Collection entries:
● ● ●

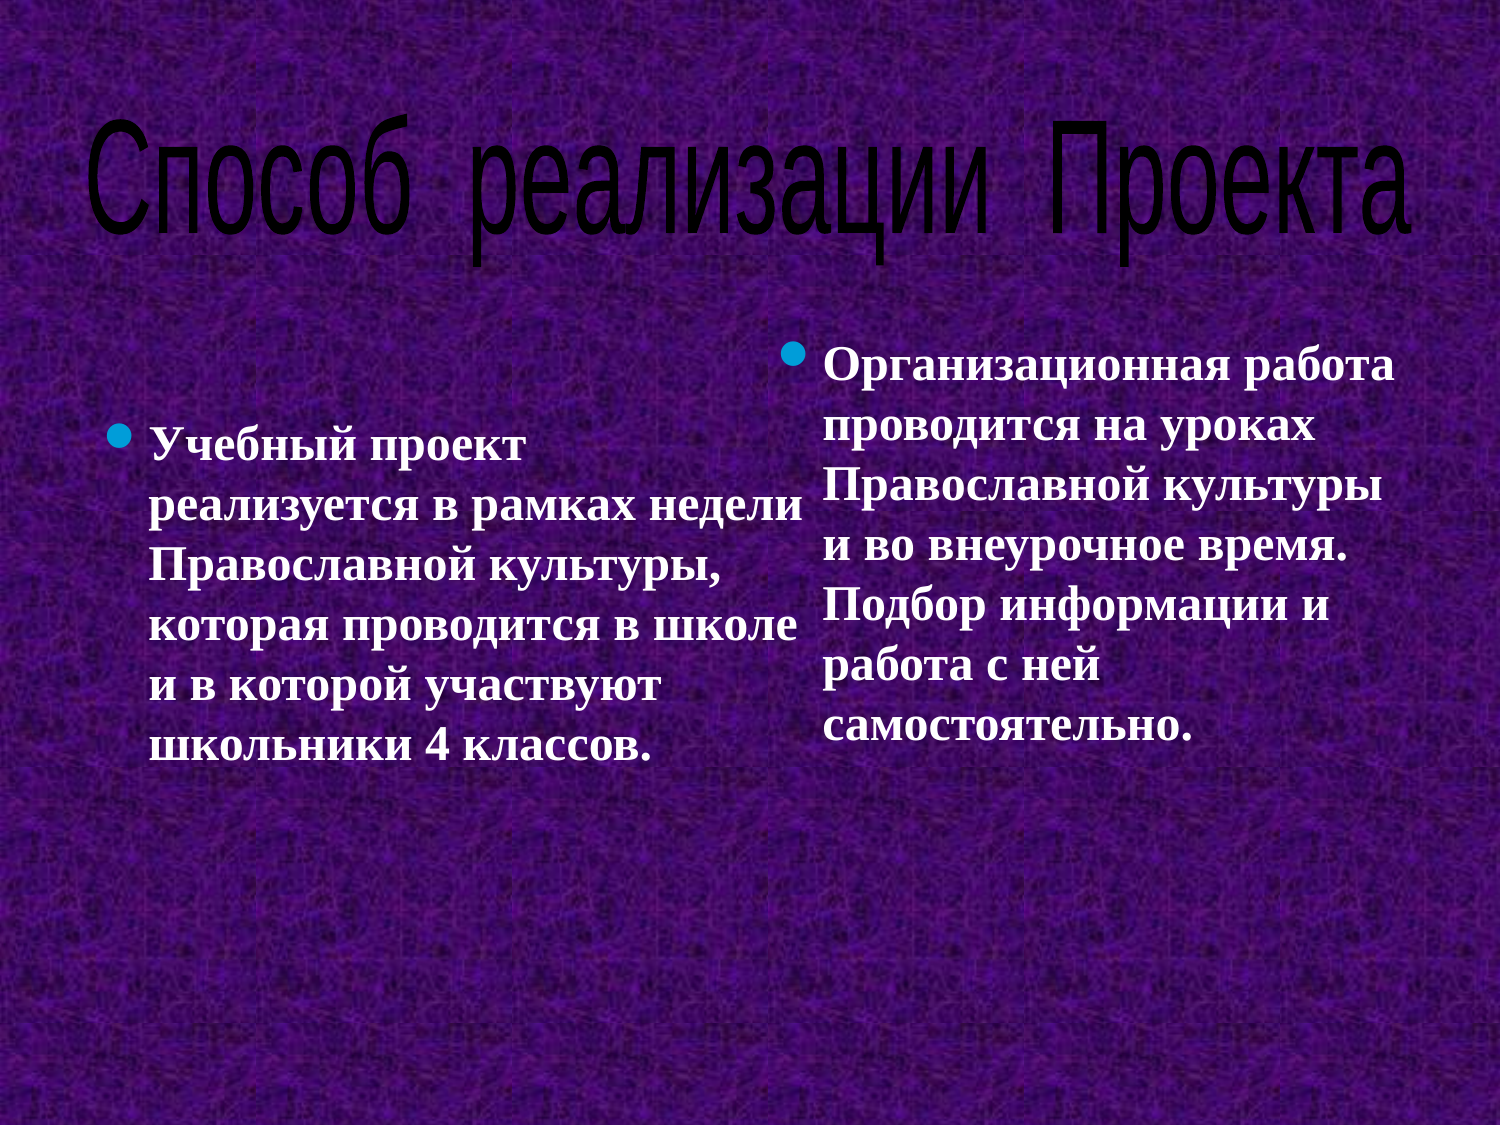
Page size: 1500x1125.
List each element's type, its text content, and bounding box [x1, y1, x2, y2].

list Учебный проект реализуется в рамках недели Православной культуры, которая проводится в школе и в которой участвуют школьники 4 классов. [88, 331, 819, 1071]
list Организационная работа проводится на уроках Православной культуры и во внеурочное время. Подбор информации и работа с ней самостоятельно. [762, 249, 1429, 1000]
picture [0, 0, 1500, 1125]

● ● ●

- [Your goal]: Take each line from the records and copy it unchanged, leaving images out.

- [Task answer]:
Page size: 1500x1125.
List each element's type, its text content, and bounding box [x1, y1, x2, y2].

list Учебный проект реализуется в рамках недели Православной культуры, которая проводится в школе и в которой участвуют школьники 4 классов. [88, 331, 819, 1071]
list Организационная работа проводится на уроках Православной культуры и во внеурочное время. Подбор информации и работа с ней самостоятельно. [762, 249, 1429, 1000]
picture [0, 0, 1500, 1125]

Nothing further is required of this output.